How do I rotate a credential?

In the dashboard, click the service card, click Edit, and paste the new credential value. Click Verify & Save. The old credential is overwritten in the vault.


Can I use Straylight-AI without Docker?

Not currently. The Docker container bundles OpenBao vault, the Go backend, and the React dashboard. Running these separately is possible but not officially supported. If you have a strong reason to avoid Docker, open a GitHub issue.


Open Source

Is Straylight-AI open source?

Yes. Straylight-AI is open source under the MIT License. The full source code is available at https://github.com/aj-geddes/straylight-ai.

You can read every line of code, build the Docker image yourself, and fork the project.
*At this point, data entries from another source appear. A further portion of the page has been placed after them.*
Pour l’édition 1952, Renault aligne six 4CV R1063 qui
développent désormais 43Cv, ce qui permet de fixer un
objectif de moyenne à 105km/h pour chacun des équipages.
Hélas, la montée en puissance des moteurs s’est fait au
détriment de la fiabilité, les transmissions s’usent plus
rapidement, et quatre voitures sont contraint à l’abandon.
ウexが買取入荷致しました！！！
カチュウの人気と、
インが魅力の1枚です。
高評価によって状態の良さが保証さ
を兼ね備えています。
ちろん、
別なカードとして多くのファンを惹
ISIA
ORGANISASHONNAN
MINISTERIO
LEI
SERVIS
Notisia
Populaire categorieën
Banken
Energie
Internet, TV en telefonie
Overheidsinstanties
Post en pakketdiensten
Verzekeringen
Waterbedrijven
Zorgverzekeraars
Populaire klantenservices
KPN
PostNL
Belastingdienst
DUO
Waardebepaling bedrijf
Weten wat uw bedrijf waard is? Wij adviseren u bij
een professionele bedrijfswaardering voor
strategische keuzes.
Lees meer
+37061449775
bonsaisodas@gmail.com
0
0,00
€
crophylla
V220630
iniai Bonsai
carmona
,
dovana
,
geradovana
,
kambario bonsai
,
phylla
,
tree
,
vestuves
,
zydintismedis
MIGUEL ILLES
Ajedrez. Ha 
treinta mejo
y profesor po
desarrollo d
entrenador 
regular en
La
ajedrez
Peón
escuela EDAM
Who maintains Straylight-AI?

Straylight-AI is built and maintained by High Velocity Solutions LLC. Contributions are welcome via pull request.


What is the project’s license?

MIT License. You can use it commercially, modify it, distribute it, and use it privately without restrictions. The only requirement is retaining the copyright notice.


How do I report a security vulnerability?

Do not open a public GitHub issue for security vulnerabilities. Email security@straylightai.dev with:

  • Description of the vulnerability
  • Steps to reproduce
  • Impact assessment

We will acknowledge within 48 hours and aim to ship a fix within 14 days for critical issues.